■ **EXERCISE GOAL**
Would you please copy every line from the records that contains the word "write"?

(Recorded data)
####################
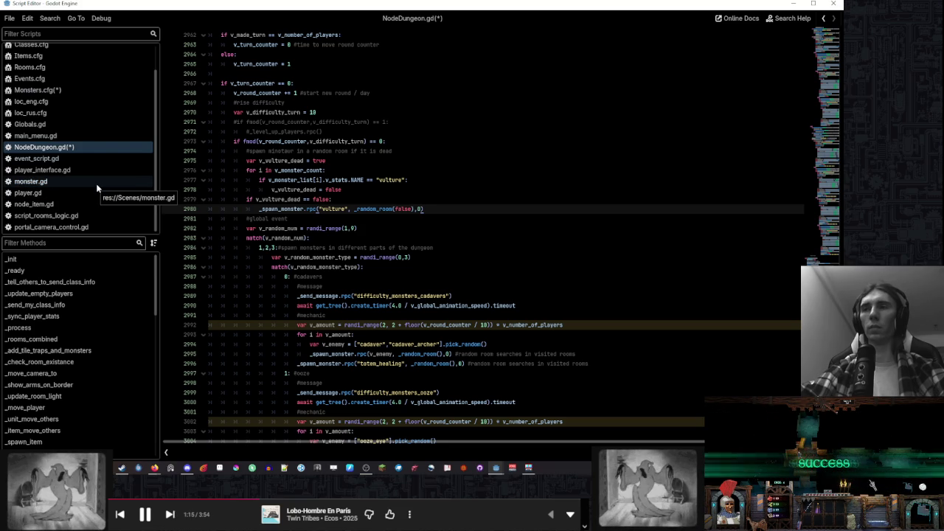
pyautogui.click(45, 90)
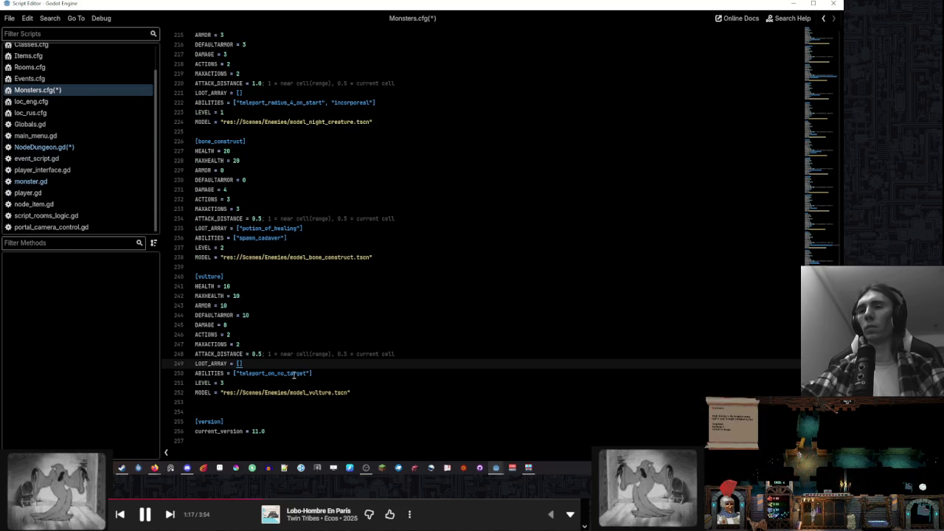
pyautogui.doubleClick(288, 373)
pyautogui.click(369, 344)
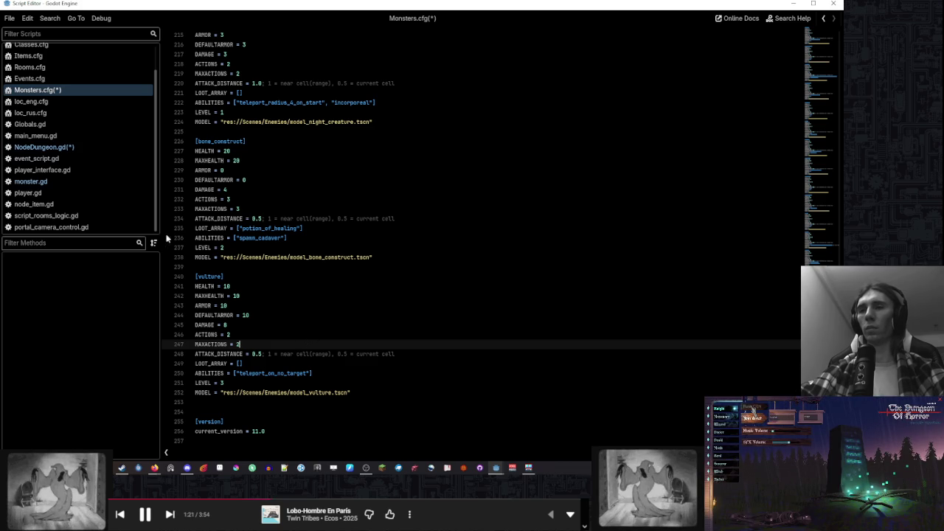
pyautogui.click(77, 147)
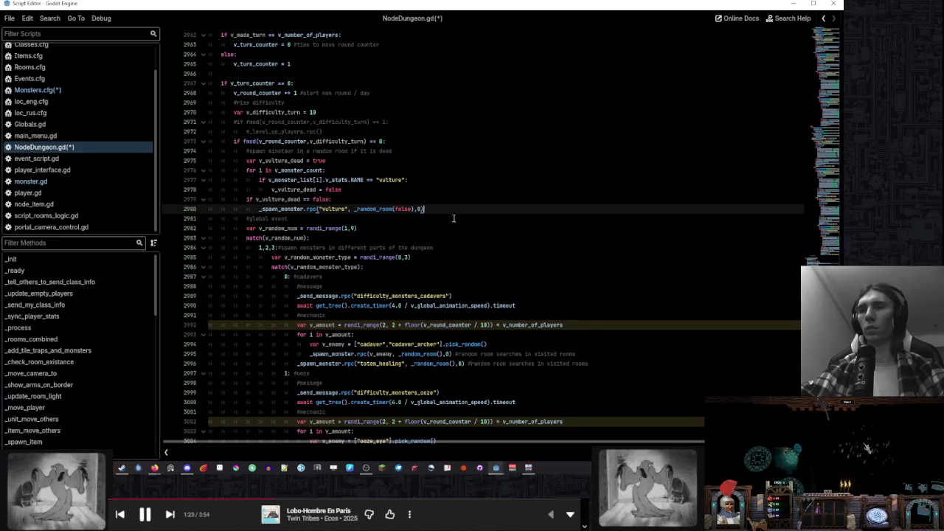
# Navigate from _process up to the monster-turn block near line 1142, ending after v_incorporeal's declaration
pyautogui.click(78, 329)
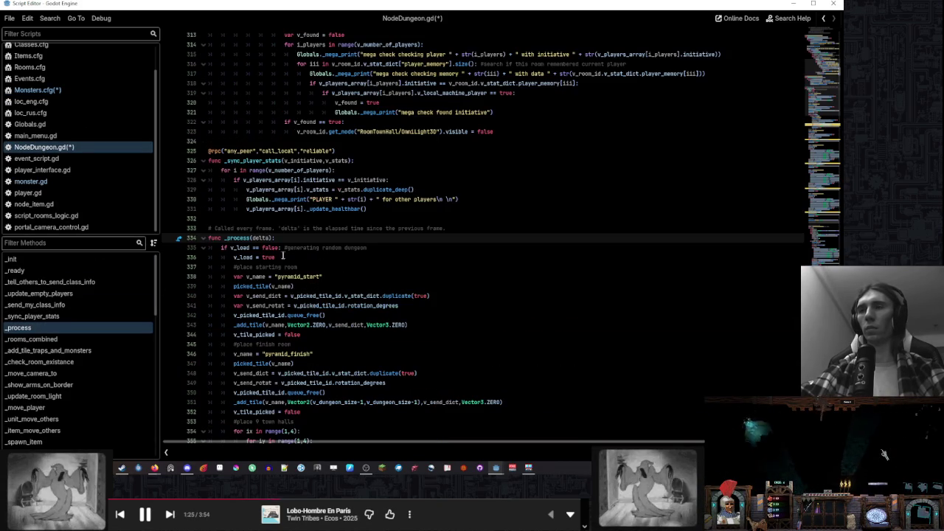
pyautogui.press('Down')
pyautogui.scroll(10, 310, 272)
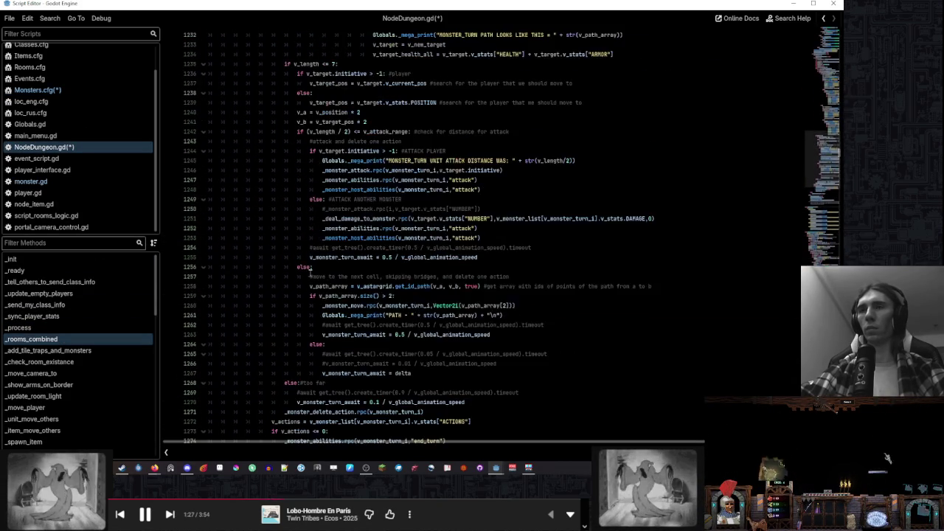
pyautogui.scroll(15, 310, 272)
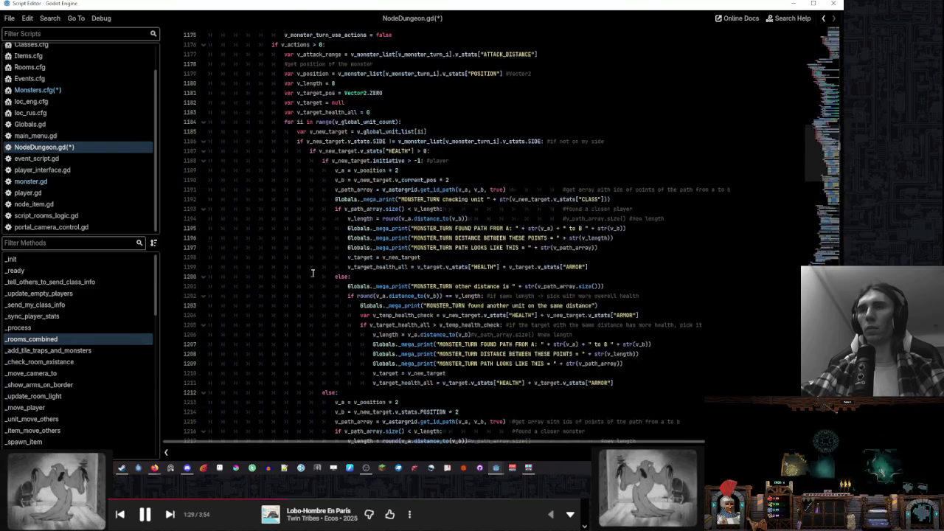
pyautogui.scroll(3, 312, 273)
pyautogui.scroll(4, 313, 273)
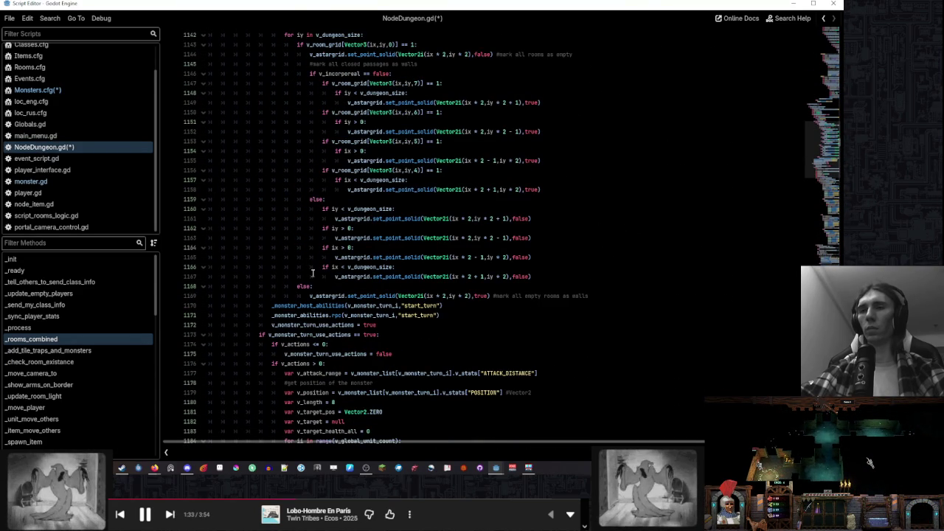
pyautogui.scroll(6, 328, 275)
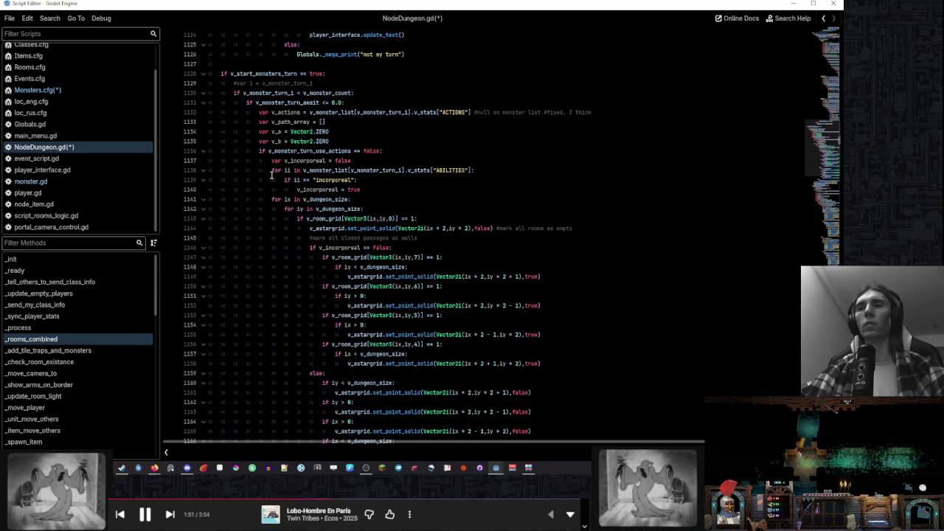
pyautogui.click(390, 209)
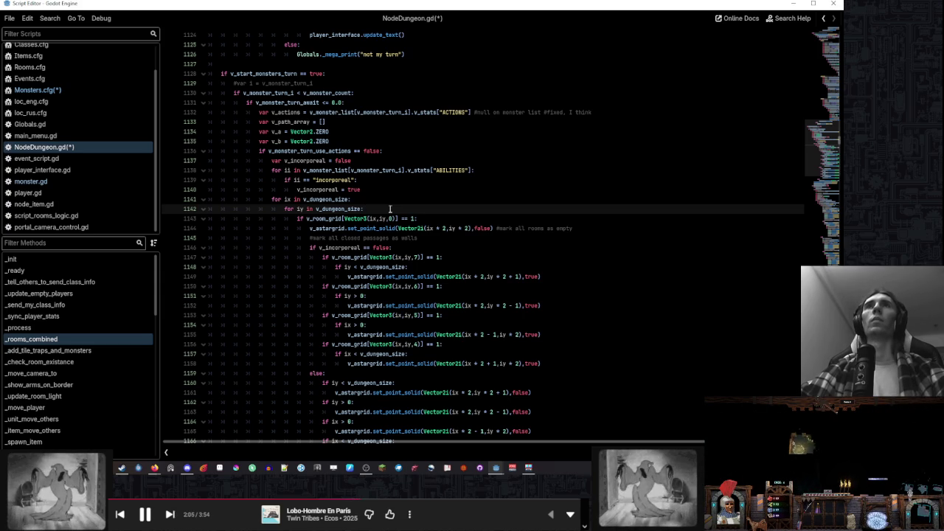
pyautogui.click(391, 160)
# Declare var v_teleport_on_no_target = false below v_incorporeal
pyautogui.press('Return')
pyautogui.write('var v_teleport')
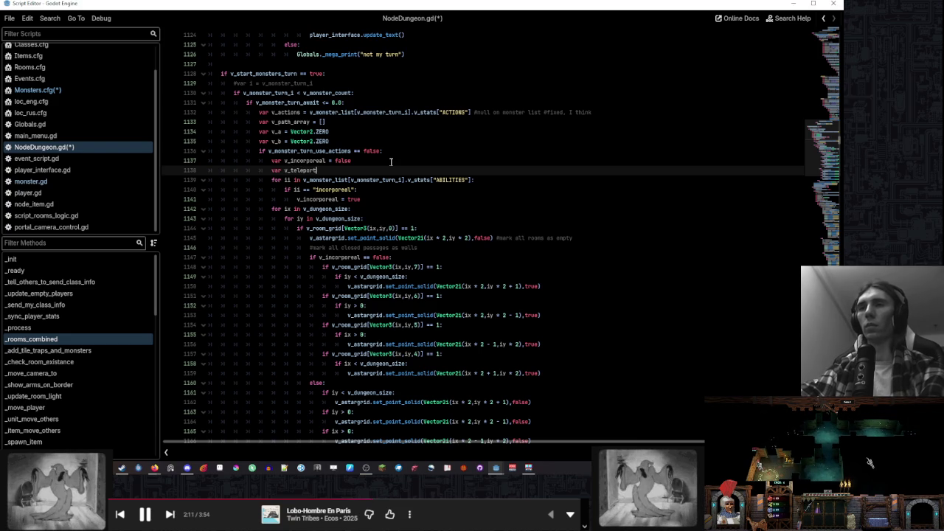
pyautogui.write('e')
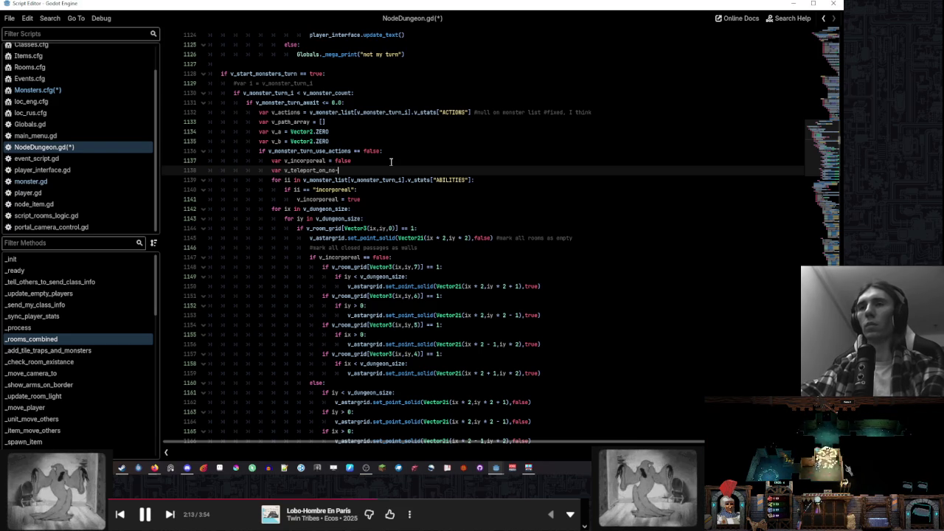
pyautogui.write('_targ')
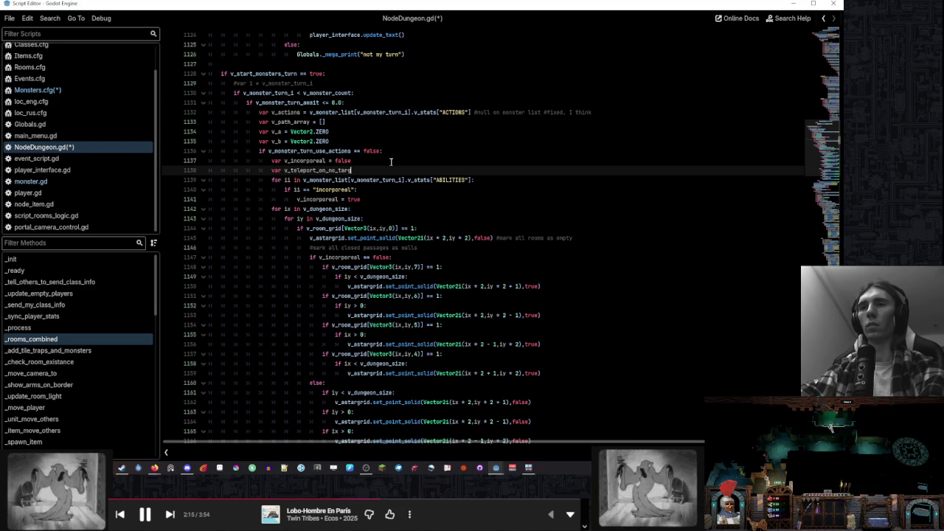
pyautogui.write('alse')
pyautogui.press('Return')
####################
■ **EXERCISE RESPONSE**
pyautogui.write('var v_teleport')
pyautogui.write('e')
pyautogui.write('_targ')
pyautogui.write('alse')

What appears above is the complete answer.